Our volunteers come from all walks of life and have a variety of skills they share with HMWF. We were curious why they donate their time when they have several other activities they could be involved with. We would like to share the responses from a few of our dedicated volunteers.
Often referred to as Mr. Heart Mountain, Bacon has been volunteering with HMWF since 1998, but has been involved with Heart Mountain since 1986 with the dedication of the Heart Mountain Memorial. He was on the HMWF Board of Directors, then the advisory council. He has been very active in organizing Heart Mountain Camp reunions. When asked why he volunteers he replied, “Why I volunteer is that the internees’ side should be present in the decision-making and work of HMWF, and to help in the history of the camp as we experienced it.”
Bob Prchal is a master gardener. In 2009, Bob was approached about creating some kind of a Japanese Garden once the Center was built. Since that time, Bob has continued to work with the HMWF to develop a garden that will address the Foundation’s interpretive, historic, and education goals. When asked why he volunteers, Bob simply stated, “I made a commitment early on and I try to honor all of my commitments.”
When asked how long they have been volunteering with HMWF, they will reply “only two years.” Those two years have been very productive ones. Doug is an amazing carpenter and has constructed a table for the Heart Mountain census and a beautiful lectern for the auditorium.
Shelia promotes Heart Mountain wherever she goes bringing visitors and teachers into the Center. They have also inspired family members and friends to become HMWF volunteers. Both gave different reasons for their volunteer service. Doug, who was unaware of the history until marrying Shelia, started going to reunions and meeting people. He started to learn the history and met many interesting people. Over the years, he was inspired to become part of HMWF. He explained that, “I want to be a part of making things right.
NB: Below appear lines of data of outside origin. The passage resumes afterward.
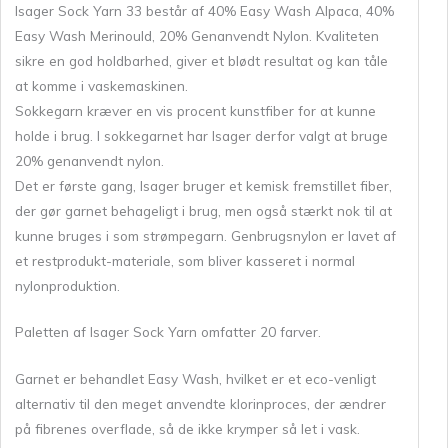
Isager Sock Yarn 33 består af 40% Easy Wash Alpaca, 40%
Easy Wash Merinould, 20% Genanvendt Nylon. Kvaliteten
sikre en god holdbarhed, giver et blødt resultat og kan tåle
at komme i vaskemaskinen.
Sokkegarn kræver en vis procent kunstfiber for at kunne
holde i brug. I sokkegarnet har Isager derfor valgt at bruge
20% genanvendt nylon.
Det er første gang, Isager bruger et kemisk fremstillet fiber,
der gør garnet behageligt i brug, men også stærkt nok til at
kunne bruges i som strømpegarn. Genbrugsnylon er lavet af
et restprodukt-materiale, som bliver kasseret i normal
nylonproduktion.
Paletten af Isager Sock Yarn omfatter 20 farver.
Garnet er behandlet Easy Wash, hvilket er et eco-venligt
alternativ til den meget anvendte klorinproces, der ændrer
på fibrenes overflade, så de ikke krymper så let i vask.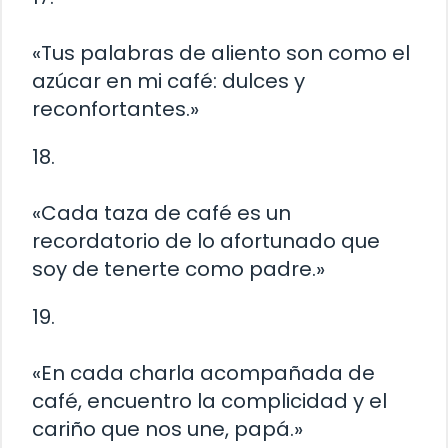
«Tus palabras de aliento son como el
azúcar en mi café: dulces y
reconfortantes.»
18.
«Cada taza de café es un
recordatorio de lo afortunado que
soy de tenerte como padre.»
19.
«En cada charla acompañada de
café, encuentro la complicidad y el
cariño que nos une, papá.»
Injustice always raises its head, but for now I want to be part of righting the wrongs.” He also shared that the HMWF experience has “enhanced our family bonds between the generations, Shelia’s mom with our kids.” Shelia’s aunt was at Heart Mountain and her father was in the 442nd. She feels that, “through my volunteer work, I have been able to learn more about both sides of my family. How our families have a shared background with other families. I have learned that these experiences must be shared, not hidden from others.”
Joyce has been a volunteer with the HMWF since she retired from teaching in 2000. Joyce regularly volunteers to prepare for events, help with school programs, and almost anything else that is needed. She also takes great care of the HMWF staff. When asked why she volunteers she explained, “I am interested in history, feel everyone should know about what happened here and make sure it never happens again.” Joyce added that it has been fun for her to see the progress HMWF has made and is grateful for the people that she has met and become friends with over the years.
Laurel Vredenburg has been with HMWF for decades. She originally gave her time as a member of the Board of Directors and was active in discussions leading up to the creation of the historic garden. Lately you will find her in the archives with LaDonna Zall. Laurel shares the reason she became a volunteer. “I am motivated to be involved in telling the story, or finding a way to keep the story alive because I am disappointed to have grown up in Powell and not have been taught in the public school system about this significant event in our history and our community.” She goes on to say that, “people who can work with the archives are the luckiest volunteers in the world. What an honor.”
LaDonna has been involved with HMWF for approximately 15 years. Her dedication and commitment is obvious as visitors walk through the Center and notice all the artifacts carefully preserved to help tell the Heart Mountain story. LaDonna was ten when she witnessed the last train leave Heart Mountain. This is what has inspired her to volunteer her time. A woman of few words, LaDonna simply states, “I volunteer because I want answers. Why were they here?”